Exercise description: Copy out the whole article on the launch of BBC Sounds word for word.

Provided passage:
BBC Launches New Sounds Platform

Radio programmes are no longer available on the BBC iPlayer, with the introduction of the Corporation's new Sounds platform.

The idea, according to the BBC, is to make radio content more readily available and accessible to younger listeners. The new service launched with 80,000 hours of "unmissable" music, radio and podcasts available to stream either live or on-demand at the push of a button.

James Purnell, former Labour Party leech and BBC Director of Radio and Education, said: "BBC Sounds will bring you all our audio at the touch of a button. We’ll do the hard work of finding the right mix, podcast or radio programme for you. It’s the start of an adventure - we’ll learn from our audiences to keep improving what Sounds offers, so we can bring the best to everyone."

Bob Shennan, Director of Radio and Music, added: "BBC Radio has always been brilliant at reinventing itself and BBC Sounds is the next chapter in that great tradition. We make the best radio, podcasts, and offer the best music curation in the world - and through BBC Sounds we can ensure more people than ever can enjoy that when and how they want."

The death of iPlayer radio has a deeper significance to us here at the TV Licensing Blog. Until now anyone challenged by TV Licensing over their use of the BBC iPlayer could simply say "I only listen to radio programmes" and there was no way of proving otherwise. With the BBC's on-demand television and radio offerings now totally separate, unlicensed BBC iPlayer viewers will not be able to offer that defence.

Of course anyone who follows the golden rule of no contact at all with TV Licensing is unlikely to have any difficulties in the future.

Supplied material:
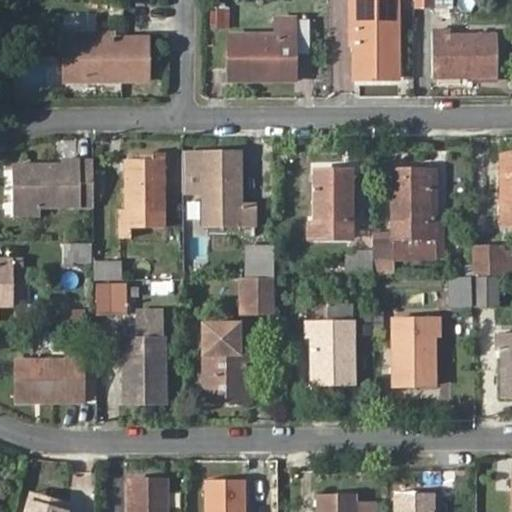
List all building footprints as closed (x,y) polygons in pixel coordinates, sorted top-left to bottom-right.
[(386,55),(395,54),(394,0),(345,0),(346,30),(352,29),(352,78),(387,78),(386,55)] [(228,28),(229,4),(210,4),(210,28),(228,28)] [(308,53),(309,19),(299,18),(299,53),(308,53)] [(472,69),(494,69),(495,36),(447,37),(448,30),(430,30),(431,78),(472,77),(472,69)] [(225,37),(226,71),(249,71),(250,79),(290,79),(290,31),(274,31),(274,36),(225,37)] [(125,73),(149,73),(149,38),(101,38),(101,33),(64,33),(64,81),(125,81),(125,73)] [(395,78),(395,54),(386,55),(387,78),(395,78)] [(249,71),(226,71),(226,79),(250,79),(249,71)] [(124,159),(125,210),(119,209),(119,238),(130,238),(130,230),(165,230),(162,153),(142,154),(142,159),(124,159)] [(201,190),(201,228),(245,227),(244,207),(241,207),(239,154),(190,155),(189,190),(201,190)] [(511,157),(504,158),(505,206),(497,206),(497,226),(511,226),(511,157)] [(15,217),(93,215),(92,160),(63,160),(62,164),(14,165),(15,217)] [(339,180),(339,171),(313,170),(314,220),(308,220),(308,239),(332,239),(331,220),(354,219),(353,180),(339,180)] [(353,170),(339,171),(339,180),(353,180),(353,170)] [(373,275),(373,277),(395,277),(395,253),(437,254),(437,219),(432,219),(431,170),(389,170),(390,242),(372,243),(372,251),(373,275)] [(67,244),(68,262),(92,262),(92,243),(67,244)] [(255,278),(272,278),(271,244),(255,245),(255,278)] [(475,249),(476,276),(498,276),(503,276),(503,254),(503,249),(475,249)] [(348,275),(373,275),(372,251),(347,251),(348,275)] [(511,253),(503,254),(503,276),(511,275),(511,253)] [(0,307),(13,307),(13,268),(23,268),(23,259),(0,258),(0,307)] [(97,280),(120,280),(121,262),(97,261),(97,280)] [(498,276),(476,276),(475,308),(498,308),(498,276)] [(272,310),(272,278),(255,278),(241,278),(242,310),(272,310)] [(446,281),(446,305),(467,304),(466,280),(446,281)] [(97,284),(99,313),(128,314),(127,284),(97,284)] [(348,363),(356,364),(355,338),(353,307),(329,307),(329,323),(307,323),(308,339),(312,339),(313,388),(348,388),(348,363)] [(391,322),(391,363),(397,363),(398,387),(433,387),(432,338),(437,338),(437,321),(391,322)] [(199,326),(199,377),(207,377),(207,401),(240,401),(240,352),(244,352),(245,325),(199,326)] [(511,332),(494,332),(494,349),(499,348),(498,397),(511,396),(511,332)] [(162,377),(169,377),(169,336),(121,336),(121,352),(127,352),(127,401),(161,401),(162,377)] [(16,360),(17,396),(42,395),(42,403),(66,403),(66,382),(82,382),(82,356),(65,357),(65,360),(16,360)] [(356,388),(356,364),(348,363),(348,388),(356,388)] [(128,480),(128,511),(166,511),(166,480),(128,480)] [(216,489),(205,490),(205,511),(243,511),(243,481),(216,482),(216,489)] [(205,482),(205,490),(216,489),(216,482),(205,482)] [(32,492),(30,500),(43,503),(45,496),(32,492)] [(344,503),(344,495),(318,496),(318,511),(357,511),(357,503),(344,503)] [(357,495),(344,495),(344,503),(357,503),(357,495)] [(408,504),(393,504),(393,511),(435,511),(435,495),(408,495),(408,504)] [(393,496),(393,504),(408,504),(408,495),(393,496)] [(43,503),(30,500),(26,511),(65,511),(68,503),(45,496),(43,503)]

Result:
BBC Launches New Sounds Platform

Radio programmes are no longer available on the BBC iPlayer, with the introduction of the Corporation's new Sounds platform.

The idea, according to the BBC, is to make radio content more readily available and accessible to younger listeners. The new service launched with 80,000 hours of "unmissable" music, radio and podcasts available to stream either live or on-demand at the push of a button.

James Purnell, former Labour Party leech and BBC Director of Radio and Education, said: "BBC Sounds will bring you all our audio at the touch of a button. We’ll do the hard work of finding the right mix, podcast or radio programme for you. It’s the start of an adventure - we’ll learn from our audiences to keep improving what Sounds offers, so we can bring the best to everyone."

Bob Shennan, Director of Radio and Music, added: "BBC Radio has always been brilliant at reinventing itself and BBC Sounds is the next chapter in that great tradition. We make the best radio, podcasts, and offer the best music curation in the world - and through BBC Sounds we can ensure more people than ever can enjoy that when and how they want."

The death of iPlayer radio has a deeper significance to us here at the TV Licensing Blog. Until now anyone challenged by TV Licensing over their use of the BBC iPlayer could simply say "I only listen to radio programmes" and there was no way of proving otherwise. With the BBC's on-demand television and radio offerings now totally separate, unlicensed BBC iPlayer viewers will not be able to offer that defence.

Of course anyone who follows the golden rule of no contact at all with TV Licensing is unlikely to have any difficulties in the future.